Estate, periodo di sagre. Manifesti affissi per la Nizza (dove vivo, ndr) descrivono i numerosi eventi dei paesi limitrofi: sagra delle trofie, sagra della porchetta, sagra del fritto misto (pesce), festa della birra, sagra dell’agnolotto...
Mi metto nei panni del turista, magari tedesco o danese, che arrivato in Piemonte si trova di fronte ad una festa di paese tutta incentrata sulla mescita di birra, nemmeno artigianale e locale. E come se io mi trovassi a Monaco durante l’Octoberfest e scoprissi che danno da bere del barbera. Ci sono, quindi, diversi motivi per evitare questo tipo di eventi. Sia chiaro: non tutti sono da evitare, occorre distinguere tra la sagra della nocciola di Cortemilia (assolutamente in tema con il prodotto ed il territorio) e la sagra delle trofie al pesto di un paesino dell’astigiano vicino a Nizza (non lo cito per evitare polemiche). Il distinguo lo dovete fare voi, tenendo acceso il vostro personalissimo radar enogastronomico.
Dicevo che ci sono diversi motivi per evitare questo tipo di manifestazioni. Il primo appare evidente a tutti: come può essere il pesto una salsa tipica dell’astigiano? E’ vero che si può fare il pesto ovunque cresca il basilico ma chiunque abbia assaggiato il vero pesto genovese, quello realizzato con il basilico d.o.p. di Prà, conosce perfettamente la differenza. Questo tipo di manifestazioni, quindi, si pongono al di fuori della tradizione gastronomica locale, non sono “tipiche”: punto e basta. La porchetta è uno degli alimenti più utilizzati per realizzare queste feste “fuori tema”, perchè ben si presta ad attirare un pubblico giovane. Non importa se questa viene comprata già cotta e industriale: tanto si presuppone che i giovani non capiscano niente. Volete la vera porchetta? Particolarmente famosa è quella di Ariccia (Roma): si tratta di una scrofa privata di spalle e cosce, cotta senza interiora e disossata completamente. Viene aromatizzata al suo interno con sale, pepe nero, aglio e rosmarino, legata e quindi cotta allo spiedo per 5 ore. Si tratta quindi di una tradizione propria del centro-sud che niente ha a che vedere con il Monferrato.
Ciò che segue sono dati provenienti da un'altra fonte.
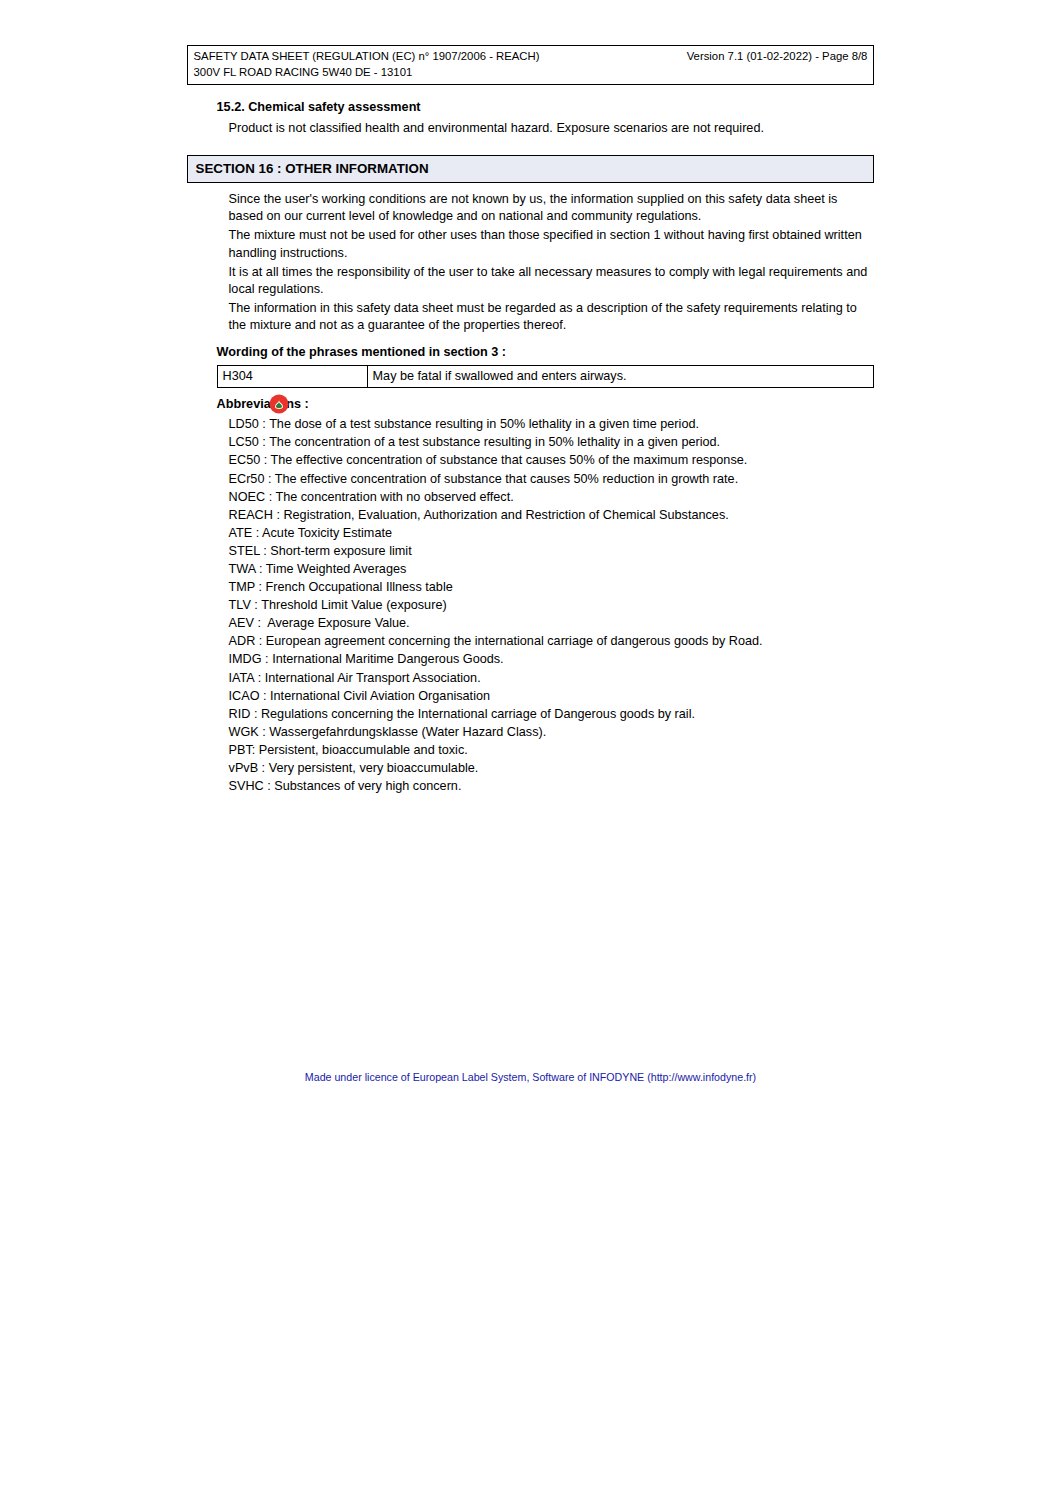SAFETY DATA SHEET (REGULATION (EC) n° 1907/2006 - REACH)
Version 7.1 (01-02-2022) - Page 8/8
300V FL ROAD RACING 5W40 DE - 13101
15.2. Chemical safety assessment
Product is not classified health and environmental hazard. Exposure scenarios are not required.
SECTION 16 : OTHER INFORMATION
Since the user's working conditions are not known by us, the information supplied on this safety data sheet is based on our current level of knowledge and on national and community regulations.
The mixture must not be used for other uses than those specified in section 1 without having first obtained written handling instructions.
It is at all times the responsibility of the user to take all necessary measures to comply with legal requirements and local regulations.
The information in this safety data sheet must be regarded as a description of the safety requirements relating to the mixture and not as a guarantee of the properties thereof.
Wording of the phrases mentioned in section 3 :
| H304 | May be fatal if swallowed and enters airways. |
Abbreviations :
LD50 : The dose of a test substance resulting in 50% lethality in a given time period.
LC50 : The concentration of a test substance resulting in 50% lethality in a given period.
EC50 : The effective concentration of substance that causes 50% of the maximum response.
ECr50 : The effective concentration of substance that causes 50% reduction in growth rate.
NOEC : The concentration with no observed effect.
REACH : Registration, Evaluation, Authorization and Restriction of Chemical Substances.
ATE : Acute Toxicity Estimate
STEL : Short-term exposure limit
TWA : Time Weighted Averages
TMP : French Occupational Illness table
TLV : Threshold Limit Value (exposure)
AEV : Average Exposure Value.
ADR : European agreement concerning the international carriage of dangerous goods by Road.
IMDG : International Maritime Dangerous Goods.
IATA : International Air Transport Association.
ICAO : International Civil Aviation Organisation
RID : Regulations concerning the International carriage of Dangerous goods by rail.
WGK : Wassergefahrdungsklasse (Water Hazard Class).
PBT: Persistent, bioaccumulable and toxic.
vPvB : Very persistent, very bioaccumulable.
SVHC : Substances of very high concern.
Made under licence of European Label System, Software of INFODYNE (http://www.infodyne.fr)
Vogliamo inoltre dire che queste associazioni, Pro Loco per la maggior parte, non fanno quindi il lavoro di promuovere davvero il “loco”? Se un posto è quindi privo di tradizioni gastronomiche particolari è obbligatorio inventarsene una pur di tirare su qualche soldo? Vogliamo inoltre dire che queste associazioni non sono soggette alle indicazioni sanitarie delle A.s.l. al contrario dei ristoratori veri e propri? Vi fidate davvero di queste “cucine volanti” e di queste persone che, nella stragrande maggioranza dei casi, sono completamente digiune delle norme H.A.C.C.P.? Vero è che ci si può anche intossicare in un ristorante, per carità, ma non venitemi a dire che è più probabile. Mi rifiuto categoricamente di credere che i controlli sanitari non servano a niente (e so che se ne fanno parecchi) ma laddove non vengono fatti, ci dobbiamo fidare ciecamente di chi ci sta di fronte.
Ecco dunque le regole per evitare le sagre “inutili” e potenzialmente pericolose:
- Informatevi sulla tradizione gastronomica locale ed evitate tutto ciò che fuoriesce dal “tema”;
- Scegliete sempre alimenti ben cotti, evitando i fritti che vengono realizzati spesso con olio di palma, frazionato o, nel migliore dei casi, con olio di semi che ha oltre 20.000Km di percorrenza.
- Osservate l’interno dello stand e preferite quelli con le cucine “a vista” dove potete osservare le varie fasi della preparazione. Evitate le cucine “nascoste”.
- Osservate gli addetti che devono indossare guanti monouso e cuffie per evitare la caduta di capelli negli alimenti. Evitate inoltre lo stand dove chi è a contatto con il cibo maneggia altro (soldi, taniche di benzina per il gruppo elettrogeno, ecc.ecc.)
Insomma, occhi aperti e se proprio avete voglia di sagra, scegliete con cura, sapendo che ce ne sono alcune molto valide e tipiche che vale veramente la pena visitare.